§ **Exercise requirements**
The answer required is how many lines of the following entries contain the word "each", with no other words.
[[ Data shown, beginning ]]
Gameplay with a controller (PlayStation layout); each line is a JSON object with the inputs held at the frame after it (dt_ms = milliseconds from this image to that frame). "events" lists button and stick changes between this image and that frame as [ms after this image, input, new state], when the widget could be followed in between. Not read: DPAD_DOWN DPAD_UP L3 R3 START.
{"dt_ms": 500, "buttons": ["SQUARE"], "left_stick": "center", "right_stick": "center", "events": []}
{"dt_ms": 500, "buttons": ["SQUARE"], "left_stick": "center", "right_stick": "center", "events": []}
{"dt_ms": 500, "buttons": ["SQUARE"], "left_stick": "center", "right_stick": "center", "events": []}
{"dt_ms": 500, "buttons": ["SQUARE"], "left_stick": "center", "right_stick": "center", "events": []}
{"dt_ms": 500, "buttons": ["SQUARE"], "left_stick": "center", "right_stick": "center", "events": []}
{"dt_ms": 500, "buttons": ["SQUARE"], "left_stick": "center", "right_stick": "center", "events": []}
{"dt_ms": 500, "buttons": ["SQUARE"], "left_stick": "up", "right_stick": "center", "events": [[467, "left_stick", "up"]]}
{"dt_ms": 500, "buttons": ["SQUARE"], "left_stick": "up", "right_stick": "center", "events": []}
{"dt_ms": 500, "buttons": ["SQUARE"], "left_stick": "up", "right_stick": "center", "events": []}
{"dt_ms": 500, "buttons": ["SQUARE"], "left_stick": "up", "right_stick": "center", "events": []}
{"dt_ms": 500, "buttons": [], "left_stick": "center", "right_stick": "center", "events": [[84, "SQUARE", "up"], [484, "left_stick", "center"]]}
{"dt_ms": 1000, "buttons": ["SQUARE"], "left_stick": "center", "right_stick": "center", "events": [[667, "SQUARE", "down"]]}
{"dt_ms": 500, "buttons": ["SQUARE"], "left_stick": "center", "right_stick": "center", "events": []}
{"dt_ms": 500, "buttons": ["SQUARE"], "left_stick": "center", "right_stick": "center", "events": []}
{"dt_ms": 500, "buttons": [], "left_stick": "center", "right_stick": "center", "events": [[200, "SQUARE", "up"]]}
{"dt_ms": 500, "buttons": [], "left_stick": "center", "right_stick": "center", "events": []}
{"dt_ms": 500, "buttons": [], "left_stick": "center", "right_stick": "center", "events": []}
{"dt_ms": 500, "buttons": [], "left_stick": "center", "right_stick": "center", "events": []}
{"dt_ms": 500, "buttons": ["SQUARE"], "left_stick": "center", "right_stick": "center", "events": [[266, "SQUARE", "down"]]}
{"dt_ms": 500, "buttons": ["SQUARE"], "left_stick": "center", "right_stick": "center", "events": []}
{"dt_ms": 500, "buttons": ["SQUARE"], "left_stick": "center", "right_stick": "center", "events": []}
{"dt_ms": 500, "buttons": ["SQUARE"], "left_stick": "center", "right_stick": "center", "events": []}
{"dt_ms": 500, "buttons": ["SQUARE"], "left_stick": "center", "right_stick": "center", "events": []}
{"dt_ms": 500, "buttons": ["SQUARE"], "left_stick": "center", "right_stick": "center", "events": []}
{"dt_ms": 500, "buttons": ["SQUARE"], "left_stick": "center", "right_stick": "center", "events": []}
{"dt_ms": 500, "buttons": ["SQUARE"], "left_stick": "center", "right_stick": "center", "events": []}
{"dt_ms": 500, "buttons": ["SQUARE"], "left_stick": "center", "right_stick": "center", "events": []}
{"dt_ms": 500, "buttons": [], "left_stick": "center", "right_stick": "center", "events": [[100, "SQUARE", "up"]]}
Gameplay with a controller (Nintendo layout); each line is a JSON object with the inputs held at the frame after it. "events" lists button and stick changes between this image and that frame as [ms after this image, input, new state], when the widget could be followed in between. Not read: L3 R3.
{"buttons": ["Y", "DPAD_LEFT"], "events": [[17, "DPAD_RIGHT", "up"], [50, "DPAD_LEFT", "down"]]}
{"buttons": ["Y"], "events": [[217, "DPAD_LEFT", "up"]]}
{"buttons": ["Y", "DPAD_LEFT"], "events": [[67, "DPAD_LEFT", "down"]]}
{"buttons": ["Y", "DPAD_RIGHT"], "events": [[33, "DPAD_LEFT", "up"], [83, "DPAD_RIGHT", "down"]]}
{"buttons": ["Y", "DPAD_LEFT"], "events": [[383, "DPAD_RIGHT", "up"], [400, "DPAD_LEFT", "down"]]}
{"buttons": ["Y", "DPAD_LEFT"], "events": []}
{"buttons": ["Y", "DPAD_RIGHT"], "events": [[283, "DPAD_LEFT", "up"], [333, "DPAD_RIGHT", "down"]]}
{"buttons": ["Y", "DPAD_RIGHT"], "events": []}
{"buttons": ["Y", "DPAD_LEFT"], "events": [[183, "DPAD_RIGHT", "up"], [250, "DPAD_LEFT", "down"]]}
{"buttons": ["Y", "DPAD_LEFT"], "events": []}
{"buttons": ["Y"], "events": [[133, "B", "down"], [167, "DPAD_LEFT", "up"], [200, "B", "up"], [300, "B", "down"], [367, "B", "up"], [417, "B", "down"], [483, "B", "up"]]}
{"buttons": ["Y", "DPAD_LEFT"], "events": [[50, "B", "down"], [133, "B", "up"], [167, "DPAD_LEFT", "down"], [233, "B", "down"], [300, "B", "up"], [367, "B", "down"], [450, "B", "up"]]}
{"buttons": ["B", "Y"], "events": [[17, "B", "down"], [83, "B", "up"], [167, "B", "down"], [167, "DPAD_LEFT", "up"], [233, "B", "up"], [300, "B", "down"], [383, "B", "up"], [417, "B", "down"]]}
[[ Data shown, end ]]
§ **Task output**
2